__DATA SECTION__:
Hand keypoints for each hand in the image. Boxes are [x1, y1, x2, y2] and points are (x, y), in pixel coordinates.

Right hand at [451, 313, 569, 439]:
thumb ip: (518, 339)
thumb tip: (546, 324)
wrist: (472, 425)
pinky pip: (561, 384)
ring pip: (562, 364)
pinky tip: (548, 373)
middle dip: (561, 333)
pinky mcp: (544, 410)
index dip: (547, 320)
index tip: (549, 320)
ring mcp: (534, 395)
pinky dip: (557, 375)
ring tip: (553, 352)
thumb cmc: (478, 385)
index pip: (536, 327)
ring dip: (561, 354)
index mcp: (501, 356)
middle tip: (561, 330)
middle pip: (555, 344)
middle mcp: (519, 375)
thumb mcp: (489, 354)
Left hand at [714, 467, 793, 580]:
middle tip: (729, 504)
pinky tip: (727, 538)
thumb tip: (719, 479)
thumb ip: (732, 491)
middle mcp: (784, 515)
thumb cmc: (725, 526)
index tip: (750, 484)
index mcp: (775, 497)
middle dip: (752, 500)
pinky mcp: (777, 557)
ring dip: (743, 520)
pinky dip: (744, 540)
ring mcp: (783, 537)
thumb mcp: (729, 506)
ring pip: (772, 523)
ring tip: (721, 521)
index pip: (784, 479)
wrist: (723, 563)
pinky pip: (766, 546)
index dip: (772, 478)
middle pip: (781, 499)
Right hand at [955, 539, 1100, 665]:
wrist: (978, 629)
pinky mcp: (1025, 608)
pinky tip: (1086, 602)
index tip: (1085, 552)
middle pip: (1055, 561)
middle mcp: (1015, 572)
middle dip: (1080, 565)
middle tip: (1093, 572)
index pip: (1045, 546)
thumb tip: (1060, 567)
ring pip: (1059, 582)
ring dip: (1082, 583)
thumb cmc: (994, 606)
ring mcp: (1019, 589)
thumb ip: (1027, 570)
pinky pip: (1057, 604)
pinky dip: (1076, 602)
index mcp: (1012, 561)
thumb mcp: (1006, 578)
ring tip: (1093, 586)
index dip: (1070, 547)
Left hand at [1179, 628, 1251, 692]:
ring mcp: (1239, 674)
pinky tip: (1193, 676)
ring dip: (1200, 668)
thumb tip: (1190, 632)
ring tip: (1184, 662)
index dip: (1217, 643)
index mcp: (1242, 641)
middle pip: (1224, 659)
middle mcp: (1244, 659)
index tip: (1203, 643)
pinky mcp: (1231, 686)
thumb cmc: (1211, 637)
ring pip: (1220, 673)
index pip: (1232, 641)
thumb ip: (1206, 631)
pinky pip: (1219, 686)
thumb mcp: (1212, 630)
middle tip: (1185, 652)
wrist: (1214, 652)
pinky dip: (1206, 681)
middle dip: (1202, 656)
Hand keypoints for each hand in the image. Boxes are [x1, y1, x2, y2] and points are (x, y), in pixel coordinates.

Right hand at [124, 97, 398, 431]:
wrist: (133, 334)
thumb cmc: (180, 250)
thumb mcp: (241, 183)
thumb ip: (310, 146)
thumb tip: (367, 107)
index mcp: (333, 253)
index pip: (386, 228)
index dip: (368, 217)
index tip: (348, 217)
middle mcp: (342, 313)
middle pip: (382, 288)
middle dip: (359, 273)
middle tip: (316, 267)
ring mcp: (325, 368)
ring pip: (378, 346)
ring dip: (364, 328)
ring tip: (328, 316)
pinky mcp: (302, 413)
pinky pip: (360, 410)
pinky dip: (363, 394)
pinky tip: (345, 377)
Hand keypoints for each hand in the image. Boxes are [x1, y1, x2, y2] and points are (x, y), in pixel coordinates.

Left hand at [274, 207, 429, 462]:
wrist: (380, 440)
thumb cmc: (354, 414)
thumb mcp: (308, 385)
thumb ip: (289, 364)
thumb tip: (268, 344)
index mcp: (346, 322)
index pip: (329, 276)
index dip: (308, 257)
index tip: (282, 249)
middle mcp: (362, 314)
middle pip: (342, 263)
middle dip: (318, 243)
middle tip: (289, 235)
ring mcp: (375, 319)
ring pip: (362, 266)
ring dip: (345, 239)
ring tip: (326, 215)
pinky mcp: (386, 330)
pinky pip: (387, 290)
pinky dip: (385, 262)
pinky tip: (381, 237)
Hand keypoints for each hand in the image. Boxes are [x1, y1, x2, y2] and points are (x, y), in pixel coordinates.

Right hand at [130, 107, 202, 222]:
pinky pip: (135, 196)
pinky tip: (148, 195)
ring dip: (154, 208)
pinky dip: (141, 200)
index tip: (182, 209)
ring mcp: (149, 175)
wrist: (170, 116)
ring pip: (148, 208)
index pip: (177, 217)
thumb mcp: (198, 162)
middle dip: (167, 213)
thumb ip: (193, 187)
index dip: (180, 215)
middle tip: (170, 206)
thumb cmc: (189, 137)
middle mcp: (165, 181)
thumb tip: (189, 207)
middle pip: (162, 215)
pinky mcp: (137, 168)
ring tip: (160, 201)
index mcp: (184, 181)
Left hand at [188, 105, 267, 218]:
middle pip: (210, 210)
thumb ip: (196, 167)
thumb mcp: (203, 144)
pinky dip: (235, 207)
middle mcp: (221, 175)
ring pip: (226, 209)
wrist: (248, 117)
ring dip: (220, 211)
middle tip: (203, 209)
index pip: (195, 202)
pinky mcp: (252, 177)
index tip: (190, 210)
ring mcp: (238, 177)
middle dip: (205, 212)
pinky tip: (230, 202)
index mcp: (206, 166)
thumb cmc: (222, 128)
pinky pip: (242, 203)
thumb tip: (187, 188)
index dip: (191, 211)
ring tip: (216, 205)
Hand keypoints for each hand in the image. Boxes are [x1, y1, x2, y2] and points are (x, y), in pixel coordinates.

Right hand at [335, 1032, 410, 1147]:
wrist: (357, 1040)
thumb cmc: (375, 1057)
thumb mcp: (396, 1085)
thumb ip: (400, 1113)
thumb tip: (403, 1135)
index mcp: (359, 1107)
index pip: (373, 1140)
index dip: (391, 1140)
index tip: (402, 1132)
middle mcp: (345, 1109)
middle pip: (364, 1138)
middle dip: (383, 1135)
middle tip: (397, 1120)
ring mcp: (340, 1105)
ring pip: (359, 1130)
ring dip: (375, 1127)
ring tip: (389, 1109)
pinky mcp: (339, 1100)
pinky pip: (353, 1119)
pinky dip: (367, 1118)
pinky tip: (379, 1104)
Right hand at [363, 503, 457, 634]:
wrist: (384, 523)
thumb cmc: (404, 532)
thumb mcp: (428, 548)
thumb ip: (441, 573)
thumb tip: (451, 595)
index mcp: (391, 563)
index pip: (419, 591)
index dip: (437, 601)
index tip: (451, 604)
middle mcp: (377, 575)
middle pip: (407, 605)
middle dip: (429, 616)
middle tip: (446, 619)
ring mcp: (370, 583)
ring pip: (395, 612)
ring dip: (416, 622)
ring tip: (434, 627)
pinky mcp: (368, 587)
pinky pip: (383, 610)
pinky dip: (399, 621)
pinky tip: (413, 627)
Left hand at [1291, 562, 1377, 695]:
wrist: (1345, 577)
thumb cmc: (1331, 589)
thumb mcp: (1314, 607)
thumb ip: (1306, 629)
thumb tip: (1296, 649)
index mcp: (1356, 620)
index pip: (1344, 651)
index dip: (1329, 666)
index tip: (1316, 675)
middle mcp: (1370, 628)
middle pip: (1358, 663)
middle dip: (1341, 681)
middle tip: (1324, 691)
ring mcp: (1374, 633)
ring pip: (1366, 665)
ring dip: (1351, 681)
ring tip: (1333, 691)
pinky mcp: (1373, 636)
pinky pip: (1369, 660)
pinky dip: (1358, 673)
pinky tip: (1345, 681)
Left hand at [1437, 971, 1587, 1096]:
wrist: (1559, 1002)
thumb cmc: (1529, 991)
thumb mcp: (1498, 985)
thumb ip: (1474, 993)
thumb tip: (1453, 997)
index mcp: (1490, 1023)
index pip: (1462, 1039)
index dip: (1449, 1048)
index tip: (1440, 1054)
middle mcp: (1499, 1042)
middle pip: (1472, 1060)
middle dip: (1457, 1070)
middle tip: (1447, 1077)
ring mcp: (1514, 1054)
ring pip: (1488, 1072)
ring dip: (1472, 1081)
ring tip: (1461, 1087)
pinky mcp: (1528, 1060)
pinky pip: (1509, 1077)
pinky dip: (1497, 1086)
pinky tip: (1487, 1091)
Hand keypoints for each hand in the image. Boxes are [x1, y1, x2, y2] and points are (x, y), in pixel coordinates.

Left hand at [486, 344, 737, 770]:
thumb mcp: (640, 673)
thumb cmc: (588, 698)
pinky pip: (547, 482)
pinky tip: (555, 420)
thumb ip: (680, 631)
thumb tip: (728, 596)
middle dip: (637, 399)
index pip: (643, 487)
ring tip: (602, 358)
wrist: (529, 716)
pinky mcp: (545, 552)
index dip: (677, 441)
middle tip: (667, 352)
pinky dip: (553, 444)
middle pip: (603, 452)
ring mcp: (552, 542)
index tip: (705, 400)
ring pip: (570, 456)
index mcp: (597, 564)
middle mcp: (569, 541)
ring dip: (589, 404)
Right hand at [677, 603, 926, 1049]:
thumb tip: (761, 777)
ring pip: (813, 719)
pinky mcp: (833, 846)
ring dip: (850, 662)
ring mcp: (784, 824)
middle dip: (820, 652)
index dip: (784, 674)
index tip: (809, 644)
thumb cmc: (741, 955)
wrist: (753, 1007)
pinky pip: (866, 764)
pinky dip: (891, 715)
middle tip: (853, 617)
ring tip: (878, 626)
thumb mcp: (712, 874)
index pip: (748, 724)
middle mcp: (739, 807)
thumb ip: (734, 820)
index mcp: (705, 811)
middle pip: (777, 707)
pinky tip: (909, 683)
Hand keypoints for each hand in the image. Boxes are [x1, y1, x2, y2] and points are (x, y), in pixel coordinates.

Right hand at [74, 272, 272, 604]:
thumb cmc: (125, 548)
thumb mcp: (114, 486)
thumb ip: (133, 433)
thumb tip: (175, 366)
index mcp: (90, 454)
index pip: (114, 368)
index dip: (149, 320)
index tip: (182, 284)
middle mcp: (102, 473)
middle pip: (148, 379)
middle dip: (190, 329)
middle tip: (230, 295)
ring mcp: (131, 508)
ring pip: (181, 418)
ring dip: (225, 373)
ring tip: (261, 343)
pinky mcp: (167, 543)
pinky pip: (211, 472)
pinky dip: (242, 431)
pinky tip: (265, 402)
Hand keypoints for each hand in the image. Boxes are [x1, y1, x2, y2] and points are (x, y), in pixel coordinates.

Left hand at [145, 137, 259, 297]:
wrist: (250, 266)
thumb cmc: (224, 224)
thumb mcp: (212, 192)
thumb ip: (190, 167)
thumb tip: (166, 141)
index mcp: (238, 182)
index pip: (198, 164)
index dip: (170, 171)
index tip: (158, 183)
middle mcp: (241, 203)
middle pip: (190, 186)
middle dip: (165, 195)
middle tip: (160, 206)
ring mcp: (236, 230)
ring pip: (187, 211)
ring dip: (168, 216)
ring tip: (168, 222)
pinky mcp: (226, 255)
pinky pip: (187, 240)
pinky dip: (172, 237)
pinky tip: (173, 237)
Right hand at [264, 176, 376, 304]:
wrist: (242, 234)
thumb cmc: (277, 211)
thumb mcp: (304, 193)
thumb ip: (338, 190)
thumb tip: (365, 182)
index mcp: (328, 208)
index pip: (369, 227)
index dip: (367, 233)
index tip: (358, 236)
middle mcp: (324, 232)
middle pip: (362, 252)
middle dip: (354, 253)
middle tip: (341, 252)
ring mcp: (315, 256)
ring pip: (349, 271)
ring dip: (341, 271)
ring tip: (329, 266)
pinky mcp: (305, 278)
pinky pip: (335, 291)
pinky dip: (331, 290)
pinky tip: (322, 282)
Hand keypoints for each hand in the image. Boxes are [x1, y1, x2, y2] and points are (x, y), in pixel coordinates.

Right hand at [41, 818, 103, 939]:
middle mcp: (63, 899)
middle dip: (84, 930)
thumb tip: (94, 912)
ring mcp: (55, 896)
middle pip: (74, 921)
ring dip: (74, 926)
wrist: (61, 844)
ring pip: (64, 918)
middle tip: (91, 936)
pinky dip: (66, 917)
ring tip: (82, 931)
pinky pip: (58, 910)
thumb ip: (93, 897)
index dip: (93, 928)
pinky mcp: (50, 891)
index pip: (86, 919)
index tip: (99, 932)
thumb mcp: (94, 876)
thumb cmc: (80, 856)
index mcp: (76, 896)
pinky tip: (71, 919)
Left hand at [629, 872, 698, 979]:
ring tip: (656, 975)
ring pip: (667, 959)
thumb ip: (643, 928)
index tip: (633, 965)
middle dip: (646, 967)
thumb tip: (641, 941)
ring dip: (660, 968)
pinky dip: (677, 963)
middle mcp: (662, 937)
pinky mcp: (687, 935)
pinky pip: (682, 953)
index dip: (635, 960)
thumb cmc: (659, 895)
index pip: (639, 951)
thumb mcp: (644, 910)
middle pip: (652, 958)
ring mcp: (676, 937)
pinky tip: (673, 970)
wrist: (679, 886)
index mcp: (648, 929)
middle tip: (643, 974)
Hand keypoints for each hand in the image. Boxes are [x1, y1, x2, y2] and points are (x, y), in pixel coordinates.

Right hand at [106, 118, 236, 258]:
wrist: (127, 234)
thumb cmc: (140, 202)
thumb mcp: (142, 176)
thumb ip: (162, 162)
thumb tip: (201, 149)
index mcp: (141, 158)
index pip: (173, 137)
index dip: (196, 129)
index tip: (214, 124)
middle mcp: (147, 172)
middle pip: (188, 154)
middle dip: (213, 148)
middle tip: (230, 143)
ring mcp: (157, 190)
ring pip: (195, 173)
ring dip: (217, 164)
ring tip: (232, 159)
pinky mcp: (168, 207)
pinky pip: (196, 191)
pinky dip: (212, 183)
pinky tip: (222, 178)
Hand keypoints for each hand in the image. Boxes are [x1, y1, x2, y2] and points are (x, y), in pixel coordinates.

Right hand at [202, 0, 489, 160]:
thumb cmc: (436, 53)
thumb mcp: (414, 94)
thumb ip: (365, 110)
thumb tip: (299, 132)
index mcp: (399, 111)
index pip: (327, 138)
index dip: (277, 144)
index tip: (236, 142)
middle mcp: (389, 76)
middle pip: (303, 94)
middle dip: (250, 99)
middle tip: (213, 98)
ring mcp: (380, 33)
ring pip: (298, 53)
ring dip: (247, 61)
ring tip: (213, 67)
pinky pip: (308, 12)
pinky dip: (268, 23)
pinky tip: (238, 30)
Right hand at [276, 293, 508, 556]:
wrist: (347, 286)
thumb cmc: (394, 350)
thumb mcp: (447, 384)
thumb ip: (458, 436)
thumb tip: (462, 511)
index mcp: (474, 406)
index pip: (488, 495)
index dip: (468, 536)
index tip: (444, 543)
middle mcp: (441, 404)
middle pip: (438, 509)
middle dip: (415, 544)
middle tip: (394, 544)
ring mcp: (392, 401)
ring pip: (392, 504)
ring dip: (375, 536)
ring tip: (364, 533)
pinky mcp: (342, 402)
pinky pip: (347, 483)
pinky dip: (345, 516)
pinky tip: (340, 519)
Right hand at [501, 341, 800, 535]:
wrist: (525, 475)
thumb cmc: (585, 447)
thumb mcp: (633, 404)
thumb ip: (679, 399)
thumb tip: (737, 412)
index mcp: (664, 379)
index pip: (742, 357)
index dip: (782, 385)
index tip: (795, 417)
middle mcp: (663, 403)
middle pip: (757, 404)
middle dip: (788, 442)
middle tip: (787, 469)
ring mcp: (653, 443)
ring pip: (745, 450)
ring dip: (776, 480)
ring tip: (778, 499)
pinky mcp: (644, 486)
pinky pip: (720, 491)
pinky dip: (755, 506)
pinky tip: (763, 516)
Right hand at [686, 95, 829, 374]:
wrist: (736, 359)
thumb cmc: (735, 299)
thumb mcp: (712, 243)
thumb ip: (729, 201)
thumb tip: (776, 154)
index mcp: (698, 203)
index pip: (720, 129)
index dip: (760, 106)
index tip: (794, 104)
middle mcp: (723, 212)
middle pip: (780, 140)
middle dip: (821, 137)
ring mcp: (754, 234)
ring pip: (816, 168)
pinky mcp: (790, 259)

__WHAT YOU SHOULD DO__: Given the data above, transcribe exactly the lines from the one containing "pinky mcp: (339, 1100)" down to the one containing "index mcp: (391, 563)", and no others.

__SOLUTION BELOW__:
pinky mcp: (339, 1100)
pinky pip: (353, 1119)
pinky dip: (367, 1118)
pinky tip: (379, 1104)
Right hand at [363, 503, 457, 634]:
wrist: (384, 523)
thumb cmc: (404, 532)
thumb mcp: (428, 548)
thumb ip: (441, 573)
thumb tip: (451, 595)
index mcp: (391, 563)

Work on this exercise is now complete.